R’s little boy is four or five years old, and although he cannot fully read or write, he uses the Internet, mainly to surf YouTube. His main interest is the Beatles, and he looks up all kinds of performances by the Beatles and so forth, using the “related videos” section to look at even more videos of the Beatles.
Since his parents do not own a TV, the boy looks on YouTube to find videos of the books he reads. R says that he is different from her in that he “expects some sort of corresponding media to books.” She also noted that her son thinks that videos are only ten minutes long. (With the exception of certain organizations, regular users are limited to short videos)

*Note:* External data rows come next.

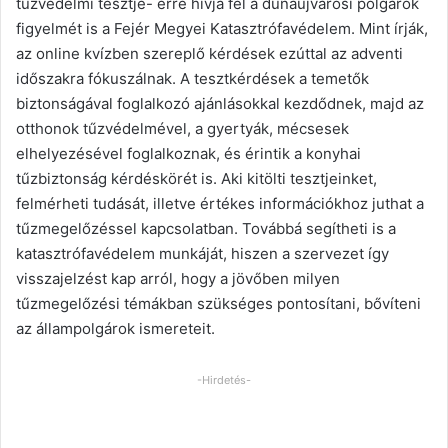
tűzvédelmi tesztje- erre hívja fel a dunaújvárosi polgárok
figyelmét is a Fejér Megyei Katasztrófavédelem. Mint írják,
az online kvízben szereplő kérdések ezúttal az adventi
időszakra fókuszálnak. A tesztkérdések a temetők
biztonságával foglalkozó ajánlásokkal kezdődnek, majd az
otthonok tűzvédelmével, a gyertyák, mécsesek
elhelyezésével foglalkoznak, és érintik a konyhai
tűzbiztonság kérdéskörét is. Aki kitölti tesztjeinket,
felmérheti tudását, illetve értékes információkhoz juthat a
tűzmegelőzéssel kapcsolatban. Továbbá segítheti is a
katasztrófavédelem munkáját, hiszen a szervezet így
visszajelzést kap arról, hogy a jövőben milyen
tűzmegelőzési témákban szükséges pontosítani, bővíteni
az állampolgárok ismereteit.
-Hirdetés-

Regarding “bad” content on YouTube, R is concerned more about children’s content that is dubbed over, than explicit content in itself. In other words, she is worried about swear words that are mashed with a Winnie the Pooh video rather than porn videos. (I suppose her son is a bit too young to be concerned about porn yet, thank god…) She told me that it was funny how Beatles videos would mostly be very faithful in posting the “real” audio, but that childrens’ animations rather carried more “bad” audio. She said that her son was watching the Polish version of Winnie the Pooh (of course, he didn’t understand it) but that she sensed that some words were swear words and asked her friend to watch the video (and the video turned out to be full of swear words).
I suppose that it is more difficult to “regulate” bad audio that is put together with innocent videos. It’s unfortunate, however, that some of that bad audio is put together with children’s videos, which children may unknowingly watch. That said, I’d rather have my son watching Disney DVDs rather than sufing YouTube- at the age of four, parents’ control of media shouldn’t be so bad.